Abstract
In this paper, we present the interim results of a transformer-based annotation pipeline for Ancient and Medieval Greek. As the texts in the Database of Byzantine Book Epigrams have not been normalised, they pose more challenges for manual and automatic annotation than Ancient Greek, normalised texts do. As a result, the existing annotation tools perform poorly. We compiled three data sets for the development of an automatic annotation tool and carried out an inter-annotator agreement study, with a promising agreement score. The experimental results show that our part-of-speech tagger yields accuracy scores that are almost 50 percentage points higher than the widely used rule-based system Morpheus. In addition, error analysis revealed problems related to phenomena also occurring in current social media language.
Practical information
This paper will be presented at “The 61st Annual Meeting of the Association for Computational Linguistics” (Toronto, 9-14 July 2023). It is part of “The 17th Linguistic Annotation Workshop“.

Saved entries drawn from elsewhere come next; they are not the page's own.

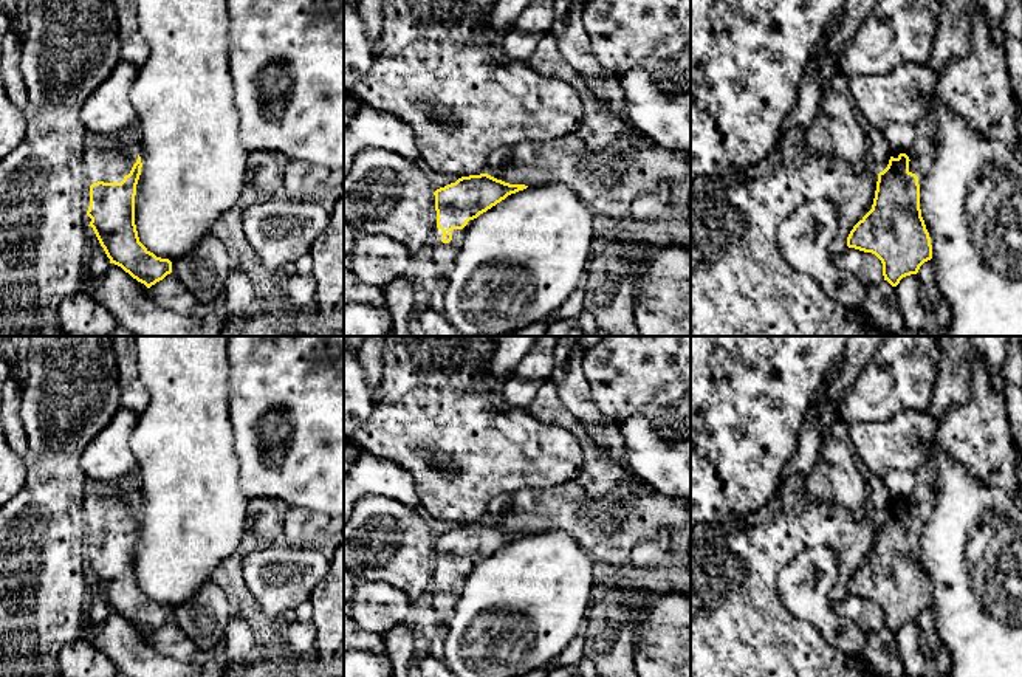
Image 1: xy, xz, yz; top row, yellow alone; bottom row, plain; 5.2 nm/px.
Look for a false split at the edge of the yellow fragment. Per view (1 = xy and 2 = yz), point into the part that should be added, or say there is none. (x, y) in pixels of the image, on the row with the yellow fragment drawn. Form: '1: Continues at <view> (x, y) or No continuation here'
1: Continues at xy (107, 158)
2: Continues at yz (922, 154)

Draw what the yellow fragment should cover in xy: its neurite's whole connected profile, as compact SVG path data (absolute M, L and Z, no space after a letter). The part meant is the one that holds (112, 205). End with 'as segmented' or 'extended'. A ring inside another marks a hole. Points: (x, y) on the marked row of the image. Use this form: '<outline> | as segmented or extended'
M88 133L84 144L85 209L110 263L147 288L172 273L169 259L156 257L138 237L135 195L141 175L139 141Z | extended

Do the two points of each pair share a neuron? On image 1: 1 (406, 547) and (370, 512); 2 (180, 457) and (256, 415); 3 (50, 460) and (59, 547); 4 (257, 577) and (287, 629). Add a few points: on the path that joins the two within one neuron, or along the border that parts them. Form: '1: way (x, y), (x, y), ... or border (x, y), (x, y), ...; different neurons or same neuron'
1: way (398, 539), (380, 521); same neuron
2: border (226, 392), (233, 451), (239, 463); different neurons
3: way (56, 482), (56, 525); same neuron
4: border (282, 618), (276, 623); different neurons

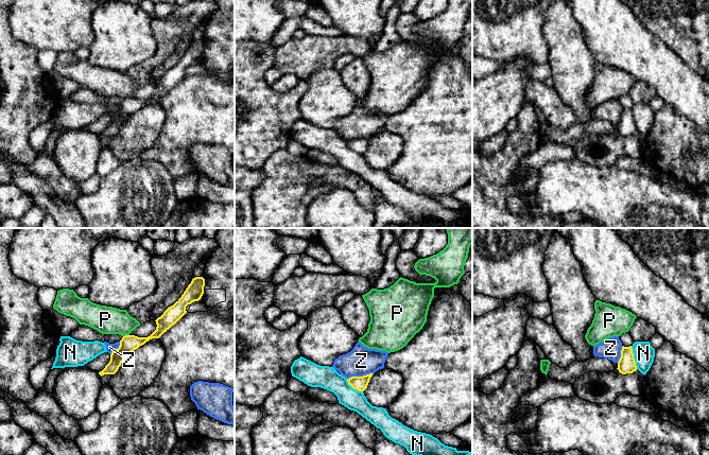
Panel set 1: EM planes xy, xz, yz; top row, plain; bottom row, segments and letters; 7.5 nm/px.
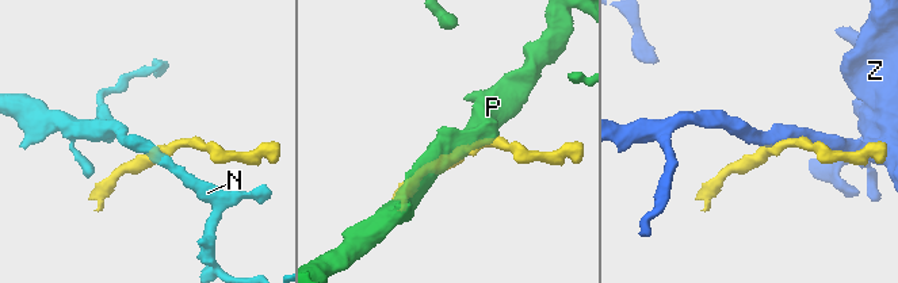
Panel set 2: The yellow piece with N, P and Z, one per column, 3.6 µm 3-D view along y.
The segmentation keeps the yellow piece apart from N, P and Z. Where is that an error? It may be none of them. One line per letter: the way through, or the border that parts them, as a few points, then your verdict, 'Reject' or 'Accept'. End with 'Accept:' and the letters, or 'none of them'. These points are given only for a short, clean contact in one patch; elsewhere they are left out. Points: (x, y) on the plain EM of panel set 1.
N: Boundary: yz (630, 108), (637, 130). Reject
P: Boundary: xy (128, 97), (123, 99). Reject
Z: Boundary: xz (373, 135), (351, 138), (347, 141). Reject
Accept: none of them

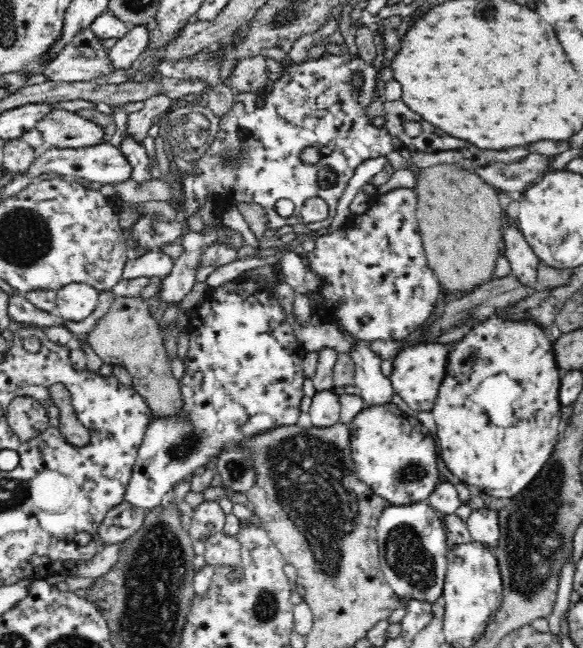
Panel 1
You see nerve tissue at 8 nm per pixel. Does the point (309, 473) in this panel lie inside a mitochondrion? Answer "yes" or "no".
yes

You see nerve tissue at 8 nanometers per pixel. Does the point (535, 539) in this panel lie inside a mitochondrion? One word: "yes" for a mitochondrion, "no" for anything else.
yes

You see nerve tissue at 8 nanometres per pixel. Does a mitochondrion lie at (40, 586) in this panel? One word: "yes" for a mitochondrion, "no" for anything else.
no

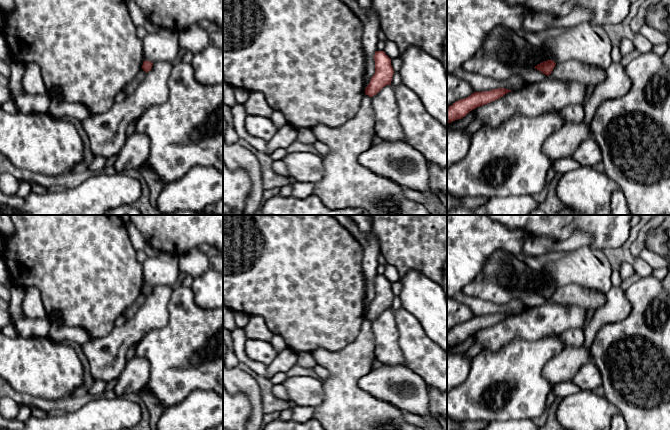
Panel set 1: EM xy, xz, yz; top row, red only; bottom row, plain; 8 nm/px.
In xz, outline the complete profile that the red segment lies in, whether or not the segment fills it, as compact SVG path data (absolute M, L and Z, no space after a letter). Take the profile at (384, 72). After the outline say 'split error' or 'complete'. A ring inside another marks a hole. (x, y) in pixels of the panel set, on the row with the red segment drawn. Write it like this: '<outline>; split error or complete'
M376 51L374 60L375 74L365 89L365 94L369 97L376 95L386 85L390 85L394 74L391 59L385 54L384 51Z; complete

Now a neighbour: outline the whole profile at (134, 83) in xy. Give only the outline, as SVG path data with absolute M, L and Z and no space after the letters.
M141 69L137 73L137 75L124 87L123 92L126 95L131 95L142 82L142 80L145 78L145 76L146 72L143 69Z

Linguistic annotation of natural language corpora is the backbone of supervised methods of statistical natural language processing. The Linguistic Annotation Workshop (LAW) is the annual workshop of the ACL Special Interest Group on Annotation (SIGANN), and it provides a forum for the presentation and discussion of innovative research on all aspects of linguistic annotation, including the creation and evaluation of annotation schemes, methods for automatic and manual annotation, use and evaluation of annotation software and frameworks, representation of linguistic data and annotations, semi-supervised “human in the loop” methods of annotation, crowd-sourcing approaches, and more. As in the past, the LAW will provide a forum for annotation researchers to work towards standardization, best practices, and interoperability of annotation information and software.
Date & time: Thursday 13 July 2023; 09:45 am
Location: Westin Harbour Castle (1 Harbour Square, Toronto)